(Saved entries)
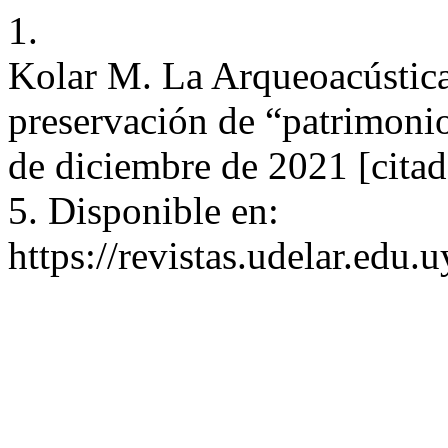
1.
Kolar M. La Arqueoacústica
preservación de “patrimonio
de diciembre de 2021 [citad
5. Disponible en:
https://revistas.udelar.edu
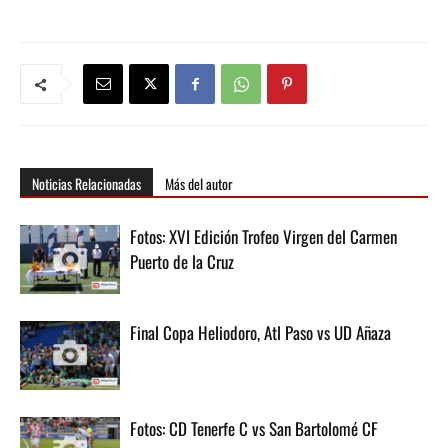
Noticias Relacionadas
Más del autor
Fotos: XVI Edición Trofeo Virgen del Carmen
Puerto de la Cruz
Final Copa Heliodoro, Atl Paso vs UD Añaza
Fotos: CD Tenerfe C vs San Bartolomé CF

Problem statement: Make a copy of each line in the records that has the word "Fotos".

Result of the task:
Fotos: XVI Edición Trofeo Virgen del Carmen
Fotos: CD Tenerfe C vs San Bartolomé CF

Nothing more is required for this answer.